■ Passage provided
/---
Opinion
NO. 2018-CA-0321
09-19-2018
Jonathan G. Wilbourn, McGlinchey Stafford, PLLC, 301 Main Street-14th Floor, Baton Rouge, LA 70801, and Mark R. Deethardt, McGlinchey Stafford, PLLC, 601 Poydras Street, 12th Floor, New Orleans, LA 70130, COUNSEL FOR PLAINTIFF/APPELLEE Linia Thomas Burl, P.O. Box 8151, New Orleans, LA 70182, PRO SE DEFENDANT/APPELLANT
Jonathan G. Wilbourn, McGlinchey Stafford, PLLC, 301 Main Street-14th Floor, Baton Rouge, LA 70801, and Mark R. Deethardt, McGlinchey Stafford, PLLC, 601 Poydras Street, 12th Floor, New Orleans, LA 70130, COUNSEL FOR PLAINTIFF/APPELLEE
Linia Thomas Burl, P.O. Box 8151, New Orleans, LA 70182, PRO SE DEFENDANT/APPELLANT
(Court composed of Chief Judge James F. McKay, III, Judge Sandra Cabrina Jenkins, and Judge Dale N. Atkins )
\---
■ Stated goal 1
Copy the records word for word, starting at the line that contains "brown star: moved 1 px left, 1 px down" and continuing through the last line of the records. Leave out the pictures.

■ Records for processing
/---
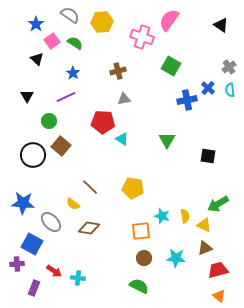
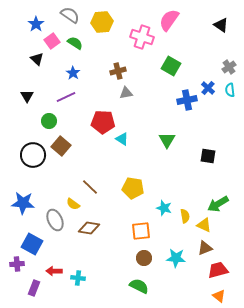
gray triangle at (124, 99): moved 2 px right, 6 px up
cyan star at (162, 216): moved 2 px right, 8 px up
gray ellipse at (51, 222): moved 4 px right, 2 px up; rotated 20 degrees clockwise
red arrow at (54, 271): rotated 147 degrees clockwise
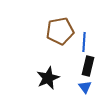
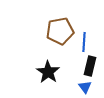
black rectangle: moved 2 px right
black star: moved 6 px up; rotated 15 degrees counterclockwise
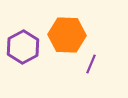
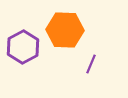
orange hexagon: moved 2 px left, 5 px up
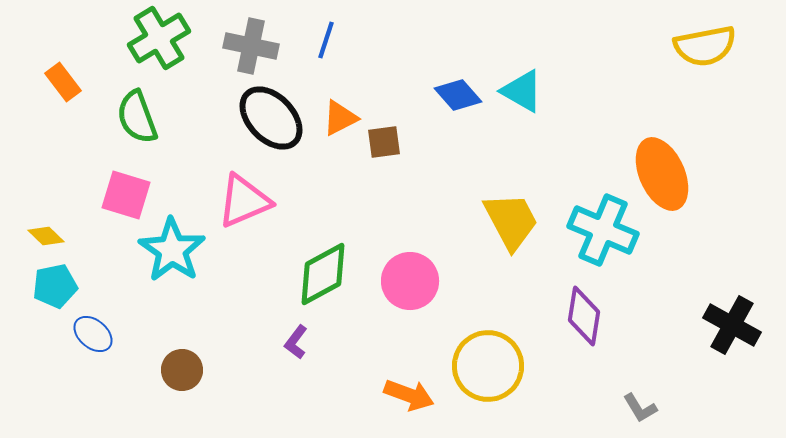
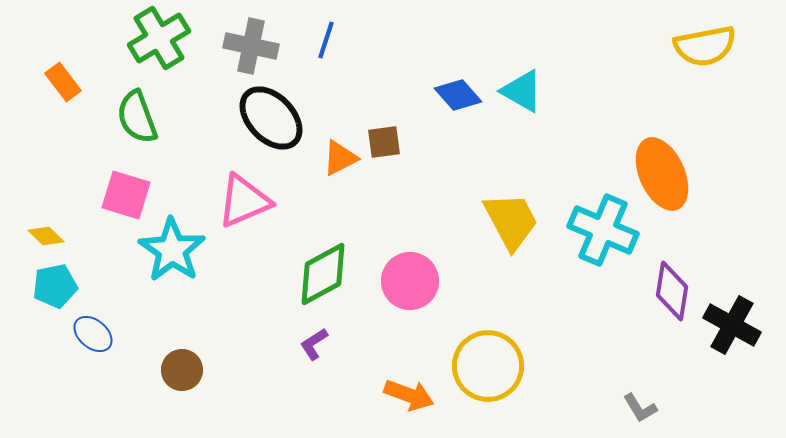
orange triangle: moved 40 px down
purple diamond: moved 88 px right, 25 px up
purple L-shape: moved 18 px right, 2 px down; rotated 20 degrees clockwise
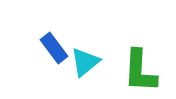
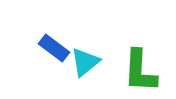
blue rectangle: rotated 16 degrees counterclockwise
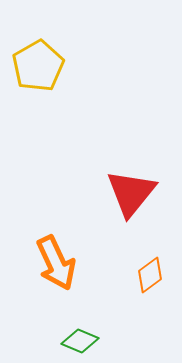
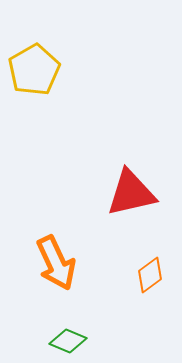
yellow pentagon: moved 4 px left, 4 px down
red triangle: rotated 38 degrees clockwise
green diamond: moved 12 px left
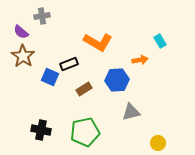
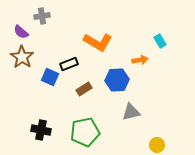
brown star: moved 1 px left, 1 px down
yellow circle: moved 1 px left, 2 px down
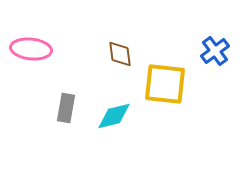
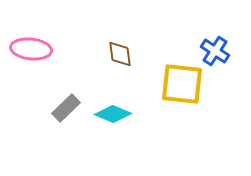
blue cross: rotated 20 degrees counterclockwise
yellow square: moved 17 px right
gray rectangle: rotated 36 degrees clockwise
cyan diamond: moved 1 px left, 2 px up; rotated 36 degrees clockwise
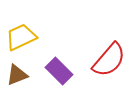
\---
■ Stated goal 2
According to the court opinion caption, which judges composed the court?

■ Exercise response 1
brown star: moved 1 px left, 1 px down
yellow circle: moved 1 px left, 2 px down
blue cross: rotated 20 degrees counterclockwise
yellow square: moved 17 px right
gray rectangle: rotated 36 degrees clockwise
cyan diamond: moved 1 px left, 2 px up; rotated 36 degrees clockwise

■ Exercise response 2
Chief Judge James F. McKay, III, Judge Sandra Cabrina Jenkins, and Judge Dale N. Atkins.